#### WHAT TO DO:
Could you output exactly the lines from the one containing "<td>0.091007</td>" through the end of the records below, and nothing more?

:: INPUT FOR THIS TASK

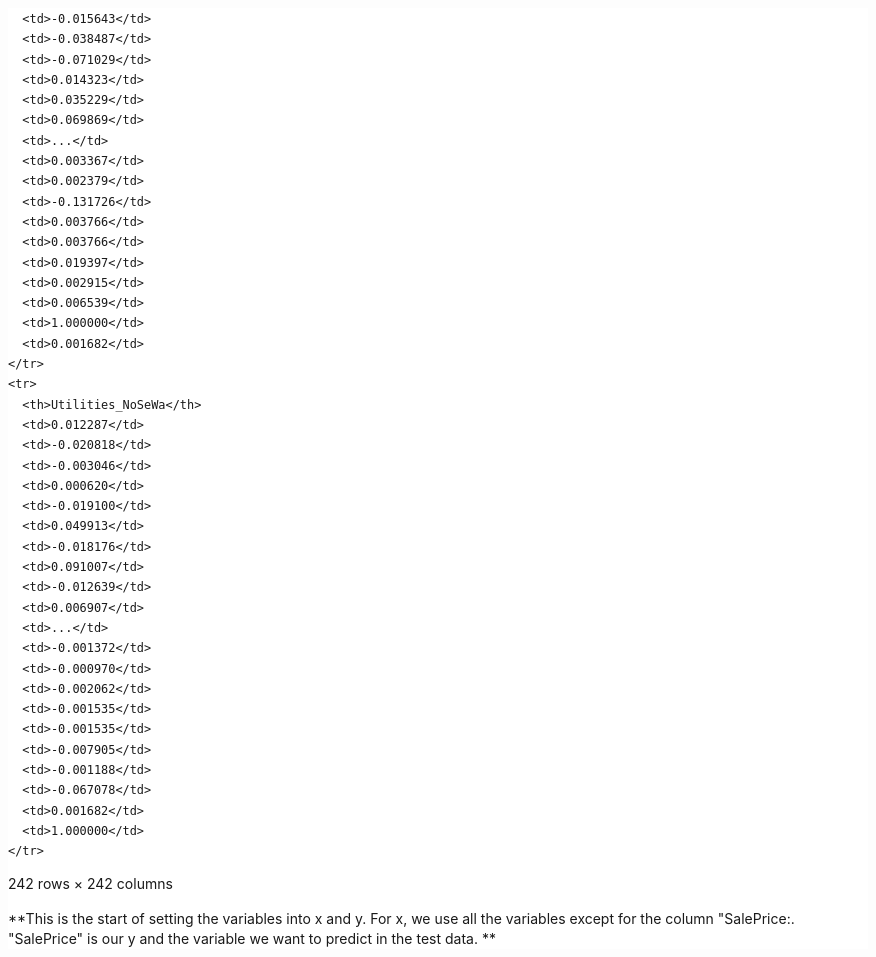      <td>-0.015643</td>
      <td>-0.038487</td>
      <td>-0.071029</td>
      <td>0.014323</td>
      <td>0.035229</td>
      <td>0.069869</td>
      <td>...</td>
      <td>0.003367</td>
      <td>0.002379</td>
      <td>-0.131726</td>
      <td>0.003766</td>
      <td>0.003766</td>
      <td>0.019397</td>
      <td>0.002915</td>
      <td>0.006539</td>
      <td>1.000000</td>
      <td>0.001682</td>
    </tr>
    <tr>
      <th>Utilities_NoSeWa</th>
      <td>0.012287</td>
      <td>-0.020818</td>
      <td>-0.003046</td>
      <td>0.000620</td>
      <td>-0.019100</td>
      <td>0.049913</td>
      <td>-0.018176</td>
      <td>0.091007</td>
      <td>-0.012639</td>
      <td>0.006907</td>
      <td>...</td>
      <td>-0.001372</td>
      <td>-0.000970</td>
      <td>-0.002062</td>
      <td>-0.001535</td>
      <td>-0.001535</td>
      <td>-0.007905</td>
      <td>-0.001188</td>
      <td>-0.067078</td>
      <td>0.001682</td>
      <td>1.000000</td>
    </tr>
  </tbody>
</table>
<p>242 rows × 242 columns</p>
</div>



**This is the start of setting the variables into x and y. For x, we use all the variables except for the column "SalePrice:. "SalePrice" is our y and the variable we want to predict in the test data. **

::::

#### SOLUTION TO THIS PROBLEM:
      <td>0.091007</td>
      <td>-0.012639</td>
      <td>0.006907</td>
      <td>...</td>
      <td>-0.001372</td>
      <td>-0.000970</td>
      <td>-0.002062</td>
      <td>-0.001535</td>
      <td>-0.001535</td>
      <td>-0.007905</td>
      <td>-0.001188</td>
      <td>-0.067078</td>
      <td>0.001682</td>
      <td>1.000000</td>
    </tr>
  </tbody>
</table>
<p>242 rows × 242 columns</p>
</div>



**This is the start of setting the variables into x and y. For x, we use all the variables except for the column "SalePrice:. "SalePrice" is our y and the variable we want to predict in the test data. **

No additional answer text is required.